Non è ancora tempo di mercato, eppure le sirene dall’Arabia Saudita hanno già ricominciato a suonare. Tanti i nomi fatti, tanti i calciatori ma anche gli allenatori finiti nel mirino dei club sauditi. Già nel corso della scorsa estate, le offerte monstre arrivate dalla Saudi Pro League, hanno convinto tanti atleti importanti e blasonati che hanno scelto di abbandonare il calcio europeo. In inverno potrebbe accadere lo stesso, con gli sceicchi, proprietari delle società più importanti, pronti a fare nuove offerte indecenti. Per commentare il fenomeno e le prossime offerte che arriveranno dall’Arabia Saudita, Zavaglia, uno degli agenti che ha fatto la storia del calcio nostrano, è intervenuto in esclusiva a Tag24.

In Arabia Saudita si stanno preparando per un nuovo assalto al calcio europeo. È un fenomeno che si può arginare?

“Secondo me sì. È un fuoco di paglia come è stato un fuoco di paglia il mercato cinese. Quello non è un popolo abituato a vedere e seguire il calcio e questo a lungo termine verrà fuori. Il calcio è nato in Inghilterra, in Brasile, in Argentina, in Italia. Questi sono i Paesi in cui c’è il culto di questo sport e in cui si nasce e si cresce a pane e pallone. Se non c’è appeal diventa complicato, nonostante gli sceicchi abbiano sicuramente risorse illimitate. Penso che nel giro di due o tre anni si smorzerà tutta questa attenzione e questo fenomeno andrà a scemare.

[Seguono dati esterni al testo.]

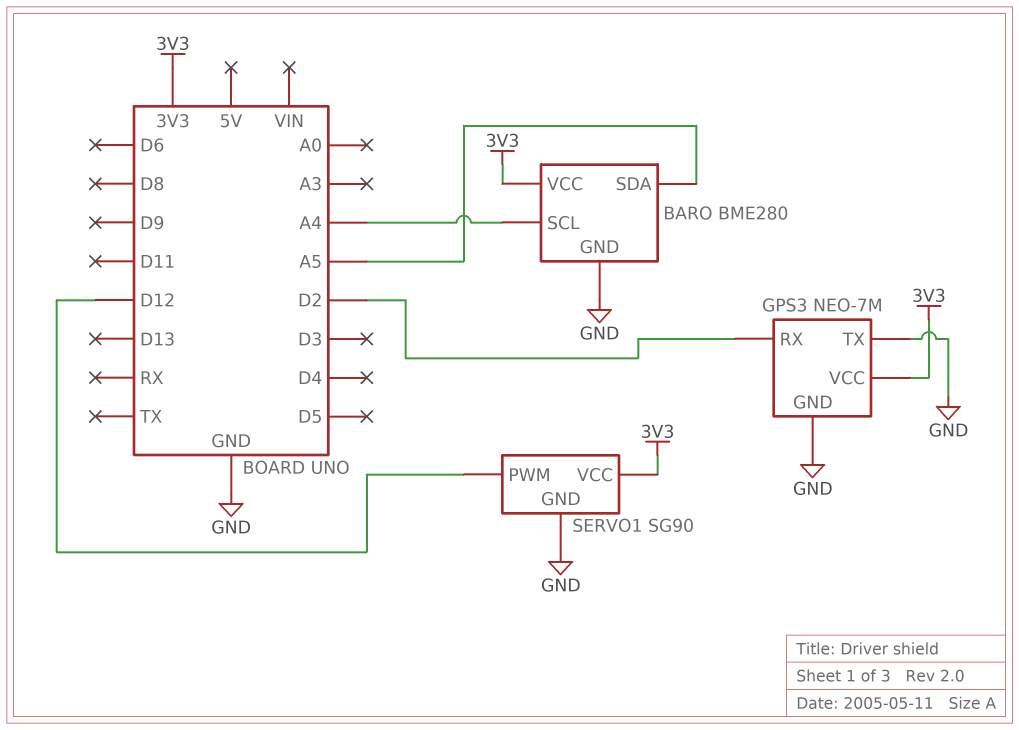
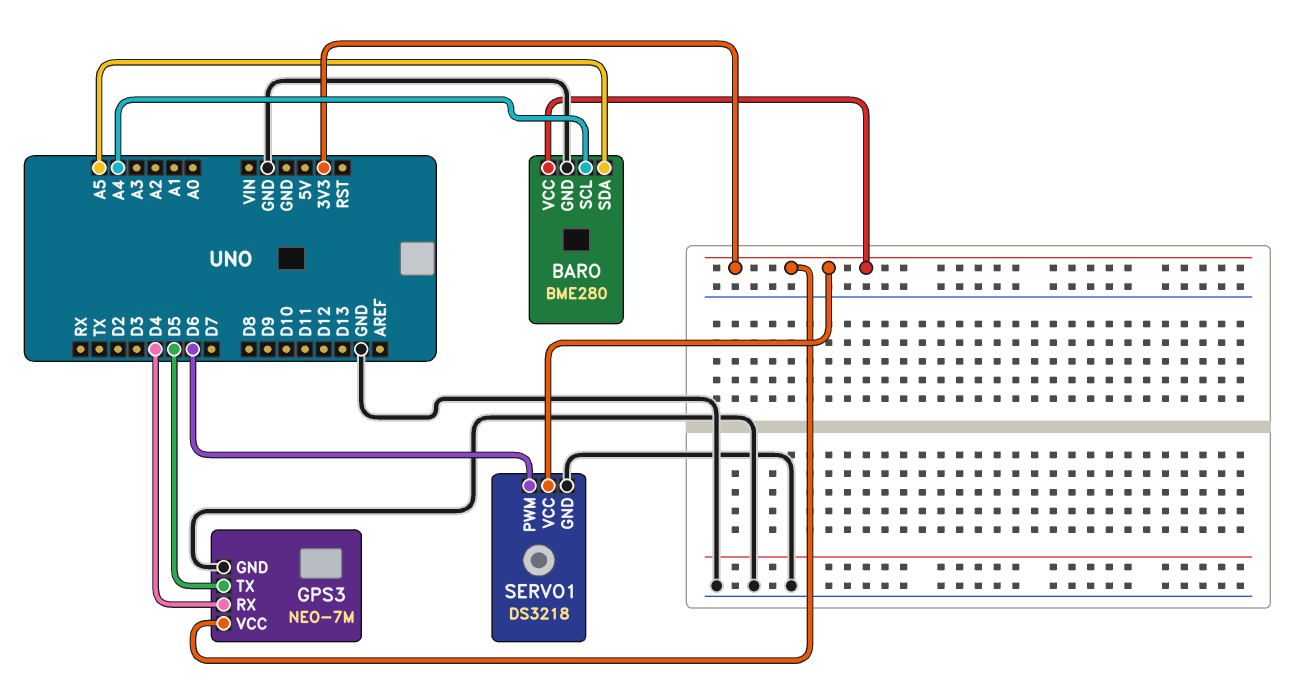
GPS3 pin RX: D2 -> D4
GPS3 pin TX: GND -> D5
SERVO1: SG90 -> DS3218
SERVO1 pin PWM: D12 -> D6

Sono Paesi che danno priorità ad altre cose, come ad esempio la religione e vivono bene anche senza calcio”.

Intanto però stanno condizionando il mercato europeo…

“Non fanno altro che far lievitare gli ingaggi dei calciatori, offrendo cifre spropositate e inadeguate per le altre Nazioni. Purtroppo per ora dobbiamo accettarlo. Lì non danno alcun valore al denaro, è la loro forza. Faranno il bene di alcuni calciatori, che decideranno di accettare queste proposte. Ripeto è già successo con la Cina ma arriveremo a un momento in cui ci sarà un freno. Non hanno feeling con il calcio”.

Eppure in Arabia Saudita sono pronti per i Mondiali del 2034. Anche le grandi organizzazioni, la Fifa e la Uefa si stanno piegando?

“Stanno accettando quei soldi. Non dico che siano quasi costretti visto il momento, ma c’è qualche dirigente che si sta facendo condizionare. Sono tante le voci che si sentono a riguardo, ma io penso che anche la Fifa e la Uefa, a lungo andare, faranno un passo indietro e si renderanno conto. Guardate cosa è successo con i Mondiali in Qatar. Non è stato di certo un successo, anzi lo definirei un mezzo flop. Il calcio intanto va avanti, ma ribadisco che lì non ci sono i presupposti per fare chissà cosa”.

I nomi fatti per gennaio sono tanti: da Mourinho a Leao, piuttosto che Dybala, Rabiot o Felipe Anderson. Cosa consiglieresti a professionisti simili?

“Penso che prima di fare una scelta così drastica e decidere di andare a giocare in Arabia Saudita, bisognerebbe fare una valutazione completa anche sul modo di vivere. Se fossero miei assistiti cercherei di capire prima se hanno famiglia o meno. La quotidianità e la serenità dei propri cari e dei propri figli non può avere prezzo. Uno come Immobile ad esempio, di cui si parla tanto, difficilmente secondo me andrà in Arabia Saudita, anche di fronte a proposte indecenti. E poi farei un discorso semplice, se cerchi i soldi vai; se cerchi soddisfazione, competitività e agonismo, non è quello il posto giusto. Quando si vince nel calcio europeo è diverso. Poi per i calciatori a fine carriera è un discorso a parte e infatti, a parte Milinkovic, per il resto a dire di sì sono quasi tutti giocatori più adulti”.

Ti ha sorpreso la scelta di Milinkovic?

“A uno come Milinkovic non avrei mai consigliato di andare in Arabia Saudita, a giocare in un campionato del genere. Non è una competizione allenante né qualificante. A fine carriera è diverso. È già successo che andassero in America o in Cina. Ma lì è solo una questione di denaro. So per certo, da parte persone molto vicine al Sergente, che c’è già un certo ripensamento. Il problema è che dopo un anno o due in un campionato del genere, con allenamenti molto blandi, ritrovare la forma fisica e il ritmo di prima non è facile”.